AHA 2008: Negative Thinking Predicts Depression in Heart-Failure Patients

Marlene Busko

November 17, 2008

November 17, 2008 (New Orleans, Louisiana) — Negative thinking may play a major role in the development of depression in patients with heart failure, new research suggests.

Researchers at the University of Kentucky, in Lexington, found negative thinking accounts for more than a third of depressive symptoms in patients with heart failure, independent of sociodemographic factors, antidepressant therapy, and severity of heart failure.

"Depression is underdiagnosed and undertreated in patients with heart failure," lead study author Rebecca Dekker, told Medscape Psychiatry. "Given the life-or-death consequences of depression in these patients, we need to do a better job of not only recognizing depression but treating it."

The study was presented here at the American Heart Association 2008 Scientific Sessions.

According to Ms. Dekker, treatments that target negative thinking may help reduce depressive symptoms in this patient group, but further research is needed to determine how such interventions would affect outcomes.

In the meantime, "clinicians need to recognize that patients with heart failure who express negative thoughts such as 'I'm a burden to my family' or 'I'm a failure' are at higher risk for depressive symptoms and need to be screened and, if necessary, treated for depression," she said.

Significant Problem

Clinical depression is a significant problem in heart-failure patients, affecting approximately 20% of this patient group, and is an independent predictor of morbidity and mortality.

To determine the preponderance of negative thinking and whether this thought pattern independently predicts depressive symptoms in patients with heart failure, the researchers performed a cross-sectional study.
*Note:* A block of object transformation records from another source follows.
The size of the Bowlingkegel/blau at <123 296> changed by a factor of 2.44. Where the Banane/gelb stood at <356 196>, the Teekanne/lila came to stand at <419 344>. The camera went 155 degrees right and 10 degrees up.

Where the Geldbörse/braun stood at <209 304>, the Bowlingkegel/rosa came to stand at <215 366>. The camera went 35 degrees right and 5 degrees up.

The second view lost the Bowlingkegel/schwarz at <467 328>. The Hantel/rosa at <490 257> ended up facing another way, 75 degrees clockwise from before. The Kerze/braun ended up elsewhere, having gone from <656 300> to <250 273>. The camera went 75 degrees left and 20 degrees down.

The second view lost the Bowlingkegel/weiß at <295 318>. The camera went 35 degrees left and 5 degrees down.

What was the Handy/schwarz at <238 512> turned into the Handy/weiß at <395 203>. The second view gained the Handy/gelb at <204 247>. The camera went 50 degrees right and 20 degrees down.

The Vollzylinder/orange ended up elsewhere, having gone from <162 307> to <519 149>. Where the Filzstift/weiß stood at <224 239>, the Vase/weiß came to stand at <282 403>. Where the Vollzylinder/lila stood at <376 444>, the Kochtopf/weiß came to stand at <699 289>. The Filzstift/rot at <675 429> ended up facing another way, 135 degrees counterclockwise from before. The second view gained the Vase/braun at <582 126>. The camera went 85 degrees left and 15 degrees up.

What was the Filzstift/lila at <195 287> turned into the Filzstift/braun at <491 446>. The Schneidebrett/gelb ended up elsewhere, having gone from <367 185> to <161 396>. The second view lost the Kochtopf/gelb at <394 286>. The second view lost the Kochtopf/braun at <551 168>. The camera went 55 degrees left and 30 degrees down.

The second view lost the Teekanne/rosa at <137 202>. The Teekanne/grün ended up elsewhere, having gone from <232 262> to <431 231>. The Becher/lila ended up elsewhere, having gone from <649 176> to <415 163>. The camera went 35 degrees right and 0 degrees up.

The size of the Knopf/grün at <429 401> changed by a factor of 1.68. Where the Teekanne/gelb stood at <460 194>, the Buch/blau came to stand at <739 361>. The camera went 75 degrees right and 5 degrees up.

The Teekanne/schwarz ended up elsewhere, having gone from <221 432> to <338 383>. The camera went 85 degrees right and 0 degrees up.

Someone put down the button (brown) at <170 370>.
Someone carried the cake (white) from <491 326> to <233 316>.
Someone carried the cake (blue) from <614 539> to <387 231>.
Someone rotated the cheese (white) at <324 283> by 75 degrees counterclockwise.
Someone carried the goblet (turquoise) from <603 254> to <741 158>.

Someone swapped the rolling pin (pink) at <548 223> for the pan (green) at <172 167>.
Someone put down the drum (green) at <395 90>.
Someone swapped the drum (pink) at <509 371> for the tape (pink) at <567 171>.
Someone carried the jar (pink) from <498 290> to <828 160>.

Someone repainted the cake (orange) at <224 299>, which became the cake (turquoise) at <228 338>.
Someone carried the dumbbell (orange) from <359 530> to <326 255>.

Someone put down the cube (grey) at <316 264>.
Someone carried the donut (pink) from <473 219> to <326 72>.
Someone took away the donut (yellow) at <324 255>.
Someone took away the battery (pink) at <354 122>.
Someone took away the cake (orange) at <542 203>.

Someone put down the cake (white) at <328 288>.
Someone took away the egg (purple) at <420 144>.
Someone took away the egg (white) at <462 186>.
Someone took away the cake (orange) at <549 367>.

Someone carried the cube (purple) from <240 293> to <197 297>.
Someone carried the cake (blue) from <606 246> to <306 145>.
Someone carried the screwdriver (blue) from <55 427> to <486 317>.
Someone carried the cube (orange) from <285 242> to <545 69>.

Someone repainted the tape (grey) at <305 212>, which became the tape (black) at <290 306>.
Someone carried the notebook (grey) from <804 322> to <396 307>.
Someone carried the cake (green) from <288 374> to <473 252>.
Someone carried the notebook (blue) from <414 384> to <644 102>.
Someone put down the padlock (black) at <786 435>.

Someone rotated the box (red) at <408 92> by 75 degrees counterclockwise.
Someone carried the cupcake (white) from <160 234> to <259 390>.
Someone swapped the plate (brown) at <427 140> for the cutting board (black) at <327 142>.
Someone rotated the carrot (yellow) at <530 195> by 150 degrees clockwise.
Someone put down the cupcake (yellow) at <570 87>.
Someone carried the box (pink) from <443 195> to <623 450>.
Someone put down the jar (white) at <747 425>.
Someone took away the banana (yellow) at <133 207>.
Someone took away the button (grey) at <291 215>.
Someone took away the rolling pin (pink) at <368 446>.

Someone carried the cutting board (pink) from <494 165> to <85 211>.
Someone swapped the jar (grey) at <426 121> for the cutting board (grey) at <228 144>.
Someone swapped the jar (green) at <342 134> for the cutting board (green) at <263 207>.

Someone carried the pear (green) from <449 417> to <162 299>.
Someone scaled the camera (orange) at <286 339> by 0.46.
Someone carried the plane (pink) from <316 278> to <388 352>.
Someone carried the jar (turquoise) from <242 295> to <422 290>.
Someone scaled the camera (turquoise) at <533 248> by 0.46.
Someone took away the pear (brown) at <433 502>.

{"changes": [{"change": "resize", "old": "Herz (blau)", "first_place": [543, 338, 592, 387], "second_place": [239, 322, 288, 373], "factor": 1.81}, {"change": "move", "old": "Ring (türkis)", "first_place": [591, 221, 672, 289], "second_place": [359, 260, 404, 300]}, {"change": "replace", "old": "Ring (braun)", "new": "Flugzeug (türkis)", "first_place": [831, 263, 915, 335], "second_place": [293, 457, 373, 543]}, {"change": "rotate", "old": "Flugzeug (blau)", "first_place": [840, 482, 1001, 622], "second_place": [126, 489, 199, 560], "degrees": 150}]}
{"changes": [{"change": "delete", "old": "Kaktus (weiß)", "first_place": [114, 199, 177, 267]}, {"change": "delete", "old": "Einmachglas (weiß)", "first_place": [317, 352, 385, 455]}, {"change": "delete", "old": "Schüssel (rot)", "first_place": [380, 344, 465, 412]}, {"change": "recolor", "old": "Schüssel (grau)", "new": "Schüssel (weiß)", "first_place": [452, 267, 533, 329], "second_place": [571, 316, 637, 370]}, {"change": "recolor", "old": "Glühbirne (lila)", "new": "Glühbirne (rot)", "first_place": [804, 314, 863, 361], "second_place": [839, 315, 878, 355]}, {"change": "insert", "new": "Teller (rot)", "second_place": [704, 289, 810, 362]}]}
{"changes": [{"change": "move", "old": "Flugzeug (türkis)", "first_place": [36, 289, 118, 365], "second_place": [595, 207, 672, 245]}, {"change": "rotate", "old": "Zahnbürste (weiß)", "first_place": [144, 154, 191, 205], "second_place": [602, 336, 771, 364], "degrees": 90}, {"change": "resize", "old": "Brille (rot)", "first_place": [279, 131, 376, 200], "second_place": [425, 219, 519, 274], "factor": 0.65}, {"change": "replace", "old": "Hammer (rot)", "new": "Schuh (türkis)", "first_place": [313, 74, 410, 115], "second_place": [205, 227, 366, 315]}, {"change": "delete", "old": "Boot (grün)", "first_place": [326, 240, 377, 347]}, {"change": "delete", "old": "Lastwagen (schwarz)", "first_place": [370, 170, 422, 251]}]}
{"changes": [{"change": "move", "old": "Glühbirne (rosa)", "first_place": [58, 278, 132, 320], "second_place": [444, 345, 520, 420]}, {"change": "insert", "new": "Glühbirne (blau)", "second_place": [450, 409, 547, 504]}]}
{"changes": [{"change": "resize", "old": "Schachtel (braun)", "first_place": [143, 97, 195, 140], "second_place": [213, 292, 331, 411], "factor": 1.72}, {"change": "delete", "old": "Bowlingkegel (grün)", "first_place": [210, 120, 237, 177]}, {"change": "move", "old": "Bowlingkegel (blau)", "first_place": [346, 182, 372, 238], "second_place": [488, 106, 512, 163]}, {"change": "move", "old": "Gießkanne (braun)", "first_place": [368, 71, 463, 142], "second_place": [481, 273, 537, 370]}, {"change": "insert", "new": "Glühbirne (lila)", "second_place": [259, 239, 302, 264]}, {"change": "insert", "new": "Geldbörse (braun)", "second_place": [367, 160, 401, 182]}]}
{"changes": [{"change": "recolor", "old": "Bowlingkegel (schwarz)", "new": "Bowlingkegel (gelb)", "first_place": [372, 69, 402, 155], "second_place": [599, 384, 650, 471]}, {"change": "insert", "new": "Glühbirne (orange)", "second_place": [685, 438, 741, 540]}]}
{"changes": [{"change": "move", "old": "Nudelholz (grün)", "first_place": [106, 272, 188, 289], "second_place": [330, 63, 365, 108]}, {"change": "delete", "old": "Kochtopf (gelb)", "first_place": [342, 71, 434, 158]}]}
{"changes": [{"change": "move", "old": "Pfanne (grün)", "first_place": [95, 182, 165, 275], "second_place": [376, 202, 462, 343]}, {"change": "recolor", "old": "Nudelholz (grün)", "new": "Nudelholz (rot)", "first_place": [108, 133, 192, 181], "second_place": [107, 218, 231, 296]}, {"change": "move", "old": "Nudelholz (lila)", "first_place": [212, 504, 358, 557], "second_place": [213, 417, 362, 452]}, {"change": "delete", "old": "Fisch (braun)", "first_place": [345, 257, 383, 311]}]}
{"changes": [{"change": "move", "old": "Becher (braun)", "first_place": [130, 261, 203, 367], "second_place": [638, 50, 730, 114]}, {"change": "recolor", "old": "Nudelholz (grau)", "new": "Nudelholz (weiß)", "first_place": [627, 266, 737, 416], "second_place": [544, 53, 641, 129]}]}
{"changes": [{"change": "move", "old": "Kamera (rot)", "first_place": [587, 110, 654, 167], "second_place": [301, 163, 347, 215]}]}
They recruited 154 heart-failure patients, with a mean age of 61 years, from a single outpatient heart-failure center

Negative thinking was measured using the Crandell Cognitions Inventory, a 45-item questionnaire that measures negative thoughts about the self, the world, the future, and relationships.

Depressive symptoms were measured using the Beck Depression Inventory (BDI).

The mean level of negative thinking was 60 ± 26, which is higher than the reported mean of 45 ± 8 for nondepressed, healthy controls.

One-third of the study subjects had clinically significant depressive symptoms (BDI > 13). Patients with depressive symptoms had substantially higher levels of negative thinking than other patients.

Negative thinking alone explained 38% of the variance in depressive symptoms, after researchers controlled for age, sex, marital status, left ventricular ejection fraction, and angiotensin-converting enzyme (ACE)–inhibitor use.

RCT Planned

As a result of the findings, the investigators plan to conduct a randomized controlled trial to test an intervention designed to reduce negative thinking in patients hospitalized with heart failure.

"This will be the first study to test the effects of a 'brief' bedside cognitive therapy session on negative thinking, depressive symptoms, and cardiac event-free survival in hospitalized heart-failure patients," said Ms. Dekker.

The study authors report no relevant disclosures.

American Heart Association 2008 Scientific Sessions: Abstract 5635. Presented November 12, 2008.